I am ungrateful to my wealthy family for these gifts. Especially to my father who promised me a computer, his old computer, but he changed his mind and gave me a little bit of money instead, because he decided he needed two computers to keep pornography on.

Some people find it frightening that I could dislike people who are connected to me by biological similarity. I’d like to know if they expect me to love the %5 of the population with the same genetic blood disorder I have. They’re all related to me by blood, and have something to prove it. I’d like to know if they really understand what love is, what love and friendship mean, and that those things are idealistic things which people like to pretend exist because it makes their world that much more comfortable.
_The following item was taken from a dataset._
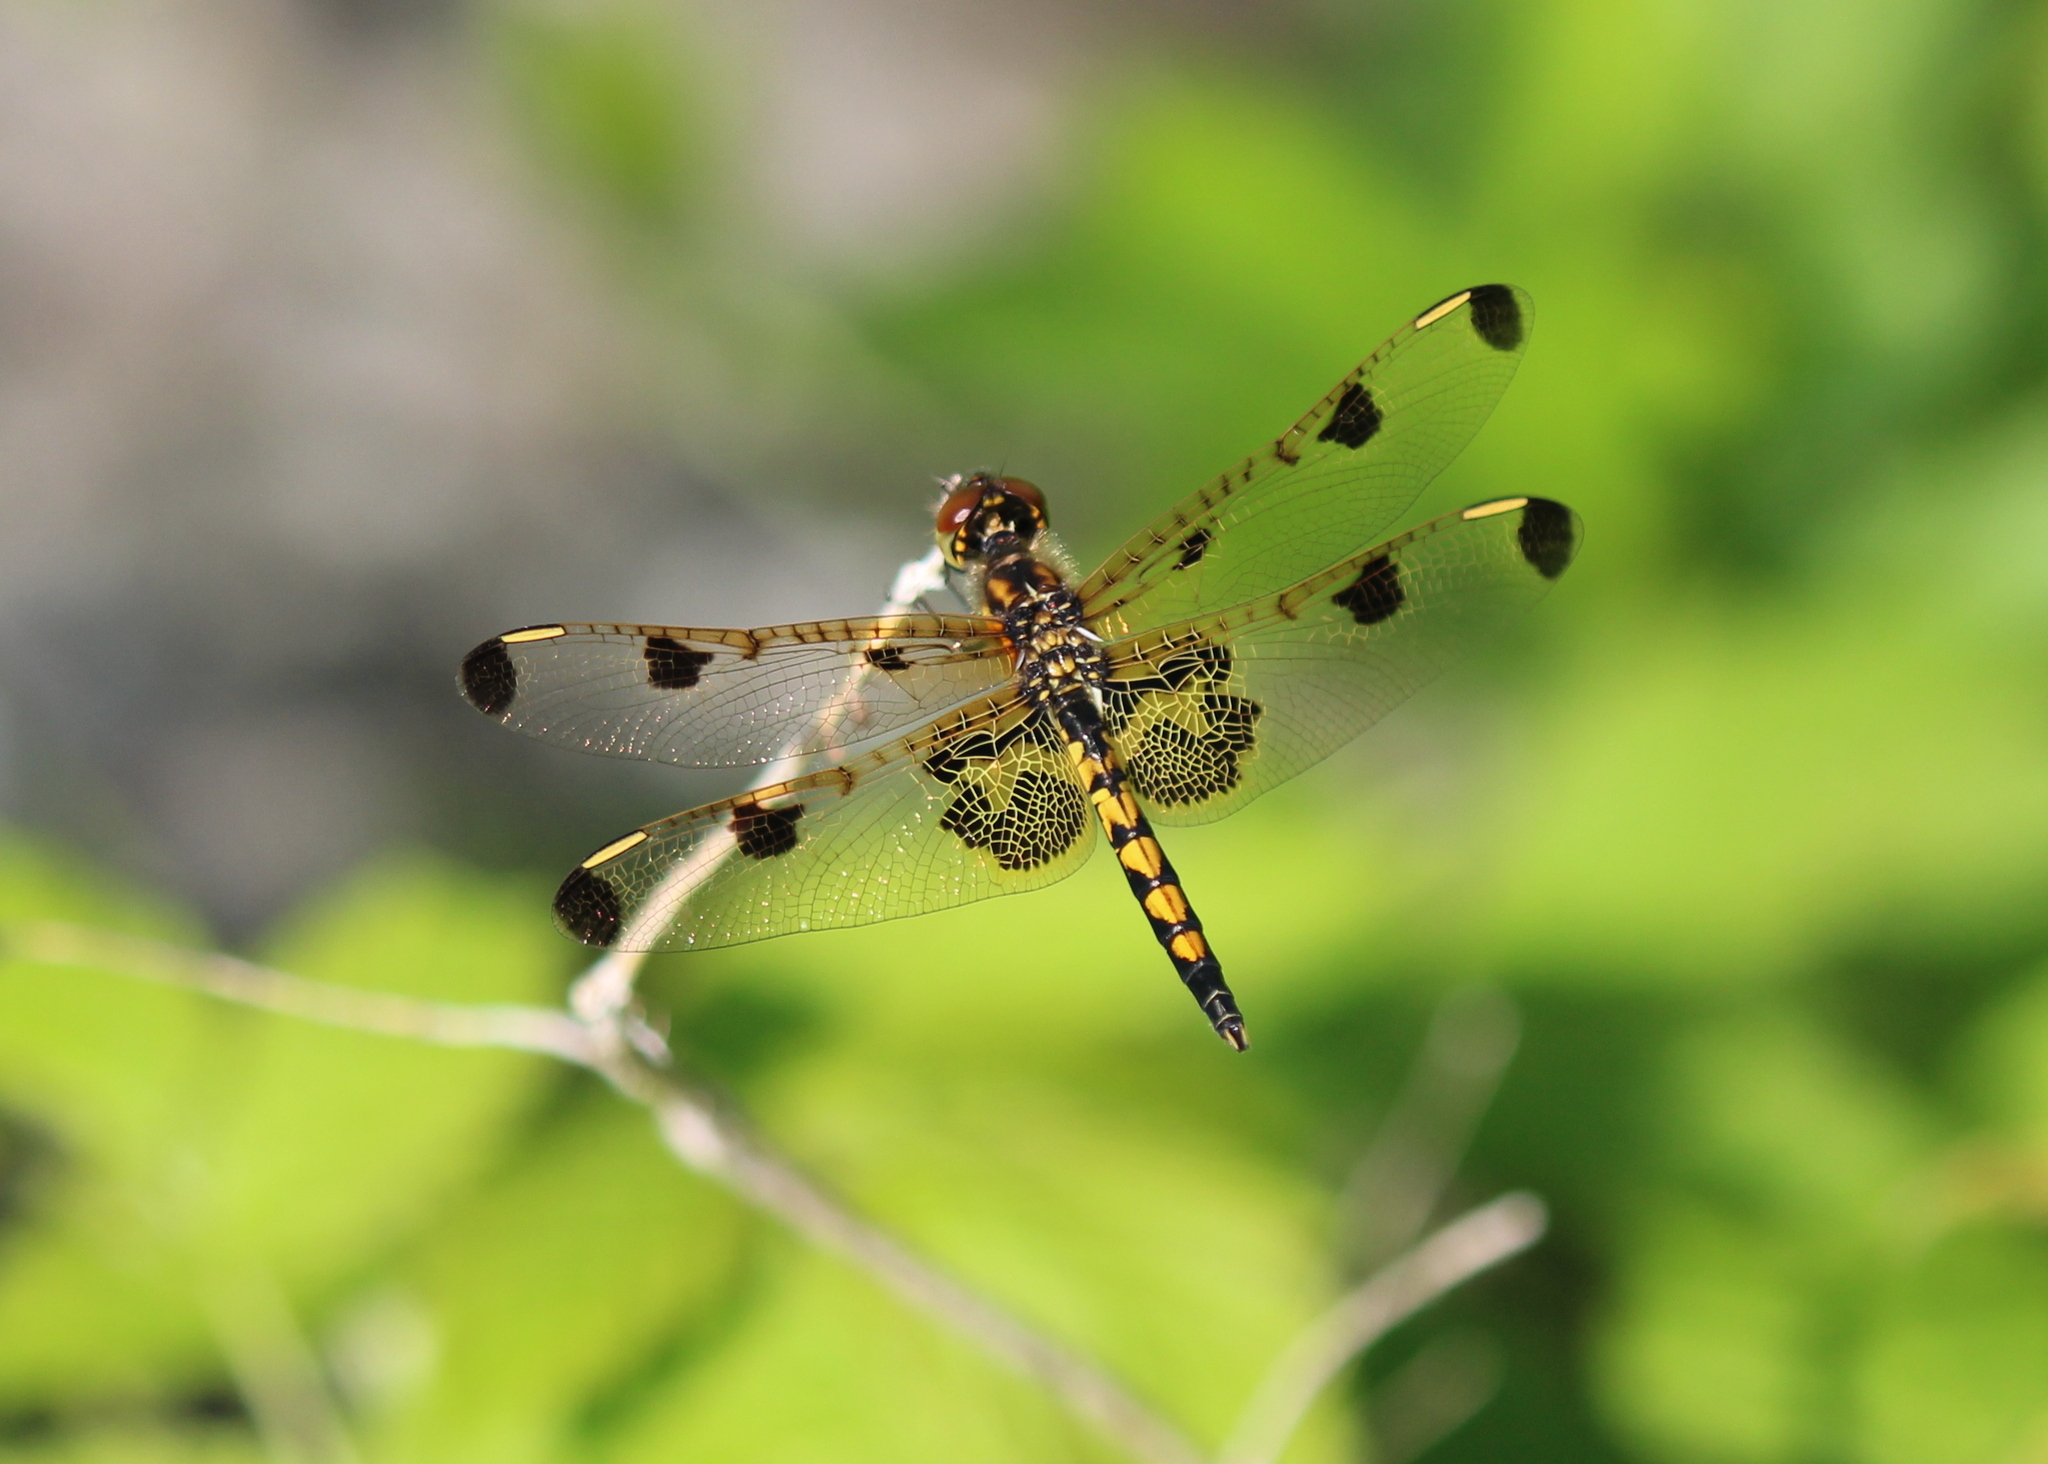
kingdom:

Don’t misunderstand, I don’t hate everyone. There are only three people I do hate. I also don’t feel indifferent to all people. I appreciate some people, and grow attached to them. I enjoy the company of some people, and there is one person for whom I would sacrifice all, including my life. However, it’s not friendship, nor love. It’s the feeling of familiarity, the feeling of security, and between myself and some people, a sense of duty. Those things which people mislabel as friendship and love, and then attach ideals to, and create fantastical notions of what’s really happening.

Perhaps this is all because I lack the belief in the ‘family unit’. The family unit is one of many things which causes mental and in some cases physical harm to young people. The family unit is The major cause of psychological problems. Stupid parents hurt the children without thought. Stupid parents train their children to become liars and thieves without even knowing it. Stupid parents create stupid children. Stupid children with false ideals who like to pretend that the world isn’t that bad, so they can be lazy and do nothing much to help, or pretend they’re helping so they can feel a sense of validation. Stupid children who become stupid adults and thus stupid parents in a society which lacks everything.

Love and friendship are false. Your god does not exist. Society is wrong. Parents cause criminal behaviour in children. You are wrong. Your ideals are wrong. Your morals are wrong. You are supporting corruption, discouraging honesty, and all but putting nuclear warheads in the hands of babies.